** Opening Material for this task block **

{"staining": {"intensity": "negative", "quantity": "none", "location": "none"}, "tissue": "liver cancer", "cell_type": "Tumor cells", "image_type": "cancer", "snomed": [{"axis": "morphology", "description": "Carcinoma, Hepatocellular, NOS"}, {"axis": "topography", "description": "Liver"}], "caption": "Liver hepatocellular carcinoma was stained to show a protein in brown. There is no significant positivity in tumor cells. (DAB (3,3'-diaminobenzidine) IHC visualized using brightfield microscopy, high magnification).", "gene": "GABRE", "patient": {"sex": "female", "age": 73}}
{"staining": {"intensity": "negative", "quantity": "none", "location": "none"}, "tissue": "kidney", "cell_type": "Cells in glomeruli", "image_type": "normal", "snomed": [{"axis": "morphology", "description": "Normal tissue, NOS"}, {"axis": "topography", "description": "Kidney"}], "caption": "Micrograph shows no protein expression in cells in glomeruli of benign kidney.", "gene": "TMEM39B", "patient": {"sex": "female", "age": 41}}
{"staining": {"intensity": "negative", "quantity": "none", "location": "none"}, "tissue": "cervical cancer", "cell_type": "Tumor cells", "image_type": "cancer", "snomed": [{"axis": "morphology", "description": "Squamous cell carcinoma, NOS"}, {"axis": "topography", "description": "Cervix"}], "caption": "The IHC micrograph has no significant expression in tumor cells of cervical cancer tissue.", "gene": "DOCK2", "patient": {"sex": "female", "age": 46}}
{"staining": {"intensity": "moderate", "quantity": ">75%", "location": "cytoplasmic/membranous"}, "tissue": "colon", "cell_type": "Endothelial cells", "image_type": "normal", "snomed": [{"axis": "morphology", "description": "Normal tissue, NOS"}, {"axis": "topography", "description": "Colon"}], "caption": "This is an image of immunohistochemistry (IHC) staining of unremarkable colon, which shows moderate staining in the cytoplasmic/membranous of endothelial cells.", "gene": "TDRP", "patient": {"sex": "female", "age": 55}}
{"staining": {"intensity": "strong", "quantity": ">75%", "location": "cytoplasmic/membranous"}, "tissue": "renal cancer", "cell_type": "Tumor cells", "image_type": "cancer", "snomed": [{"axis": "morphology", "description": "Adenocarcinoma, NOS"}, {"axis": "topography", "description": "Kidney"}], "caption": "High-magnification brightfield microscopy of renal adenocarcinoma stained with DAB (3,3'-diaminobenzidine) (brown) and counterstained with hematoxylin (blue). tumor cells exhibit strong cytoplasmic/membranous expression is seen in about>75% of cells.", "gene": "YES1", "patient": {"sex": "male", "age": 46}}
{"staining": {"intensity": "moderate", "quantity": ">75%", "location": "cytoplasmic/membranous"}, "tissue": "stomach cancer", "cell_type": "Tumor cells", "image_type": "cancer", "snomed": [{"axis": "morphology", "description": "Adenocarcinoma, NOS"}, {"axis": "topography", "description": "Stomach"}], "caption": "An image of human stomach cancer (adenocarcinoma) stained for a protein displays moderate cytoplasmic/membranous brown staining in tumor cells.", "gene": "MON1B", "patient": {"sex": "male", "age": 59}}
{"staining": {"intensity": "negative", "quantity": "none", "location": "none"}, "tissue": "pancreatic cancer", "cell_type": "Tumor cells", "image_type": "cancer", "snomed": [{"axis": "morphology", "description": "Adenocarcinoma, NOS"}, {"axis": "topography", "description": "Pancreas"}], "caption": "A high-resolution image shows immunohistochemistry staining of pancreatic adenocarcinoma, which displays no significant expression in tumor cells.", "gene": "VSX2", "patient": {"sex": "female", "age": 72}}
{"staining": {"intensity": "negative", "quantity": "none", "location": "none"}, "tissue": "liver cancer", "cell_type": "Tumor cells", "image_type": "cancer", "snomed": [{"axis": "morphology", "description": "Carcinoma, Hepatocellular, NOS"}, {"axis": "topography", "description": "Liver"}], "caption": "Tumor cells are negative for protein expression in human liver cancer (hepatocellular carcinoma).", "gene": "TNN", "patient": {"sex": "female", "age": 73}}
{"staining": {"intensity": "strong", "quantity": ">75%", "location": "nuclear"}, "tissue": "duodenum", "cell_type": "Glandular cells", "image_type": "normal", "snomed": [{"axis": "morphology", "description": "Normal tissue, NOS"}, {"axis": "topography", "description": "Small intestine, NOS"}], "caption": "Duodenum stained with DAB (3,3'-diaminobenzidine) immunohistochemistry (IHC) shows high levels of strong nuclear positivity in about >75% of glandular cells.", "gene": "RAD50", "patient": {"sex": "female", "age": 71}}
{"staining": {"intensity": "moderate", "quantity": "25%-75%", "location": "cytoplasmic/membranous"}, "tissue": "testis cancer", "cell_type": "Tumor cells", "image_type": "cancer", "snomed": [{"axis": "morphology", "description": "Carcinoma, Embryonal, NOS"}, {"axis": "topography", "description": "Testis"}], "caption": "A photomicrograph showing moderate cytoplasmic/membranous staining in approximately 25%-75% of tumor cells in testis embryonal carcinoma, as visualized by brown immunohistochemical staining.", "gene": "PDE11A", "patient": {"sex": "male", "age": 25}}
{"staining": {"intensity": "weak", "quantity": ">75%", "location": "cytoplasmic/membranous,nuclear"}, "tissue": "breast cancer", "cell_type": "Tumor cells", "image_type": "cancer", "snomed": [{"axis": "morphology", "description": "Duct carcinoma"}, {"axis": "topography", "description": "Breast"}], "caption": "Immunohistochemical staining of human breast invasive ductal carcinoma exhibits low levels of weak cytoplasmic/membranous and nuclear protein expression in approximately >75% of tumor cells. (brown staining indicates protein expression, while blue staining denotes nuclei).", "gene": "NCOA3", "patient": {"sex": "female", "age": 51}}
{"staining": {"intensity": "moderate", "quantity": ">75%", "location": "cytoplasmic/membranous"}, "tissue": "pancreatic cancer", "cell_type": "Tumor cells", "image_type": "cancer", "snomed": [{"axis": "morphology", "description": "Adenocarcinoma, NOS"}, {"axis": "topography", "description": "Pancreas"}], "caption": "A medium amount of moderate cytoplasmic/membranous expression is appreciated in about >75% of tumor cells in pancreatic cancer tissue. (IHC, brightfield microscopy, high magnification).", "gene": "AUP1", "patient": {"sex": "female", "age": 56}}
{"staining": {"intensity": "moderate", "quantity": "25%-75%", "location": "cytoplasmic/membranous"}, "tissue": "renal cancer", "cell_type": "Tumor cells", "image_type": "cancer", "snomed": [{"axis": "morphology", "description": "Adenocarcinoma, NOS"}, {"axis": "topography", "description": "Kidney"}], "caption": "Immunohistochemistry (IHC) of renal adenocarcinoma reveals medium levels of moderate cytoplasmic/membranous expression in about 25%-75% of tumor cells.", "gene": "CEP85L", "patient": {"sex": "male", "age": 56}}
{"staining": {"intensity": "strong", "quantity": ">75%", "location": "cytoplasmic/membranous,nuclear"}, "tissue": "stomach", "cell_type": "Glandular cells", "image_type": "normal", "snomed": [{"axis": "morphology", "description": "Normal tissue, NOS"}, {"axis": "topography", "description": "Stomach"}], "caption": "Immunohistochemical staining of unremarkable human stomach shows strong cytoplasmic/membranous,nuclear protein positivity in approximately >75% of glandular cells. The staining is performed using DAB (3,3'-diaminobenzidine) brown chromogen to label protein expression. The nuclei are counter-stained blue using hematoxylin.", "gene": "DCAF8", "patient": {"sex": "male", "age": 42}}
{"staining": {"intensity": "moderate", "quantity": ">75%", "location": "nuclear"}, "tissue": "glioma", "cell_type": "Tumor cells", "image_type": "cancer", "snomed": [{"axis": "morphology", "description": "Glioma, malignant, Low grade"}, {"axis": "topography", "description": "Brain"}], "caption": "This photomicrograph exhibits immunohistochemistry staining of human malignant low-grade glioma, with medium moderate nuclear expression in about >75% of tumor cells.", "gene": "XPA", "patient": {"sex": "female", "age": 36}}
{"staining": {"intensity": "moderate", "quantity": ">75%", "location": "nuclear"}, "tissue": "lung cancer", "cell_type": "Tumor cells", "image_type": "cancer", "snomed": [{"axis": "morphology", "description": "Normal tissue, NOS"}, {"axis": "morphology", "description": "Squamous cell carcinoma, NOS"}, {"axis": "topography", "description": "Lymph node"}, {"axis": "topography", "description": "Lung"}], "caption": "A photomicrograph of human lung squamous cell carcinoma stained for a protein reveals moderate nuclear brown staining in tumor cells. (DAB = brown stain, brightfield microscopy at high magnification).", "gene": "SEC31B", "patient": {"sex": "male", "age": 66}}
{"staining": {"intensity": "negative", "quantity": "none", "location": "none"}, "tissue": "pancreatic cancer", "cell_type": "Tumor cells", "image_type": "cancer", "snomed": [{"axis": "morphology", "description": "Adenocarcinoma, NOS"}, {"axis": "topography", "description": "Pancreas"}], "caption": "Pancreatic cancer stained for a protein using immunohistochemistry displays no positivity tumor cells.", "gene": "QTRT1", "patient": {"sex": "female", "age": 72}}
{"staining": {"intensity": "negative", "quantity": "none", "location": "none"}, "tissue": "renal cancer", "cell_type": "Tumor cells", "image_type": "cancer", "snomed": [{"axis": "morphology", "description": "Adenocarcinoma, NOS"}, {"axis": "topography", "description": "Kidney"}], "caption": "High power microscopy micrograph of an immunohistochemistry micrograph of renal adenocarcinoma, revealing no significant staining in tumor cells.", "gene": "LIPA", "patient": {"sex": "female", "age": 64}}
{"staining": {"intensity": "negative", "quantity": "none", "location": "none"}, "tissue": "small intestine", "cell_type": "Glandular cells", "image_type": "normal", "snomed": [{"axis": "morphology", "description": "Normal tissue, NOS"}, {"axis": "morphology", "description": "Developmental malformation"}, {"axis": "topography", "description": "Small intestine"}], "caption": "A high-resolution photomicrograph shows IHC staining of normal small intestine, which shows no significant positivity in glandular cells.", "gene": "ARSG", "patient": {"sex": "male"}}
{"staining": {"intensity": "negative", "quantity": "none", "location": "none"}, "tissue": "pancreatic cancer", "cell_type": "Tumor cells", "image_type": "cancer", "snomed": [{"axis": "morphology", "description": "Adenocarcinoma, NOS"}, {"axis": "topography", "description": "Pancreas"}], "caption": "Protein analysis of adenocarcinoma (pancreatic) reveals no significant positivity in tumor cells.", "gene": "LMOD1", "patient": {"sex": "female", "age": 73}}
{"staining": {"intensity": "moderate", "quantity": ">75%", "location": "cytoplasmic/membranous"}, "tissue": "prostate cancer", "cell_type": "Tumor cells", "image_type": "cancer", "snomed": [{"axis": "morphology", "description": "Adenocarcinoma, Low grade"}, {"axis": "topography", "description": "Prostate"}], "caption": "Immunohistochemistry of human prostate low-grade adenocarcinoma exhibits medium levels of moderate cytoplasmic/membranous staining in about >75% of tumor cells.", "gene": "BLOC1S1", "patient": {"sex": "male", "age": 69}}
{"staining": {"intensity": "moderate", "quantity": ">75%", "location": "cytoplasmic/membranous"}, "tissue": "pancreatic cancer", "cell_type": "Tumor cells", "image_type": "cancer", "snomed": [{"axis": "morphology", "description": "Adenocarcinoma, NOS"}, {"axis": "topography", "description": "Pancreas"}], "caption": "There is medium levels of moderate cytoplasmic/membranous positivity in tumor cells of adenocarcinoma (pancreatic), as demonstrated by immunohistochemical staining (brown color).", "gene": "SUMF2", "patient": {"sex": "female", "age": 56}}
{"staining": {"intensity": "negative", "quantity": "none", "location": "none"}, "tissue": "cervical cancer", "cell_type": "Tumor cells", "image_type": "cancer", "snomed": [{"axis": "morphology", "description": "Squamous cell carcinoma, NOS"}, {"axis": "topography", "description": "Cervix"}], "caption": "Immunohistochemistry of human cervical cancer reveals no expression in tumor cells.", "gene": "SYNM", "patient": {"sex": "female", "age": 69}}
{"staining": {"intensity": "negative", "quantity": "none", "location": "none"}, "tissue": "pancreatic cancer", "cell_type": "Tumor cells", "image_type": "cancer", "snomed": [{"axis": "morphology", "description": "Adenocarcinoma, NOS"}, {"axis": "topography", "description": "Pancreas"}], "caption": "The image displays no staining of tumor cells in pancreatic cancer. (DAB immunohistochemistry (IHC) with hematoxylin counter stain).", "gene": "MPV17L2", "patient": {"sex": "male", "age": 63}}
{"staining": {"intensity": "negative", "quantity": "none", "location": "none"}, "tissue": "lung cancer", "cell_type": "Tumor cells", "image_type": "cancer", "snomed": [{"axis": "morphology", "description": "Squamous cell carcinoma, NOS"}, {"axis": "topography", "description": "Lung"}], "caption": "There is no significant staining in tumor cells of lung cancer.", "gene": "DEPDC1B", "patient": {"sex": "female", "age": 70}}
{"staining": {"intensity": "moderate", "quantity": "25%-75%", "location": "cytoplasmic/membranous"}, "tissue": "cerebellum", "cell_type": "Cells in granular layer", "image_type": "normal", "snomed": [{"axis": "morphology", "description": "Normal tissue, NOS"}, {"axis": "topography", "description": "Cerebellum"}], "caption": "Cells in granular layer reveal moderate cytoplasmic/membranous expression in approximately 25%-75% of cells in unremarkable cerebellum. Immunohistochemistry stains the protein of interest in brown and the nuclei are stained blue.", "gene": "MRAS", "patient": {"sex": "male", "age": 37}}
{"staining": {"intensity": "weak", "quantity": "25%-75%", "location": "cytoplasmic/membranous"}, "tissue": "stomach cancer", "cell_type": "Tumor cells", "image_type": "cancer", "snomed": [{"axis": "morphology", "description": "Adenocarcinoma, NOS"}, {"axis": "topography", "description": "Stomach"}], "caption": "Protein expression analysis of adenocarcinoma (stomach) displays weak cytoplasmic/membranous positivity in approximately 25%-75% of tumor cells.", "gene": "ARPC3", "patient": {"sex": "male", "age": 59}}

** Closing Material for this task block **

▸ **Problem to work on**
Work out how many lines in the material above hold the word "hepatocellular"; answer with the number only.

▸ **Answer for the task**
2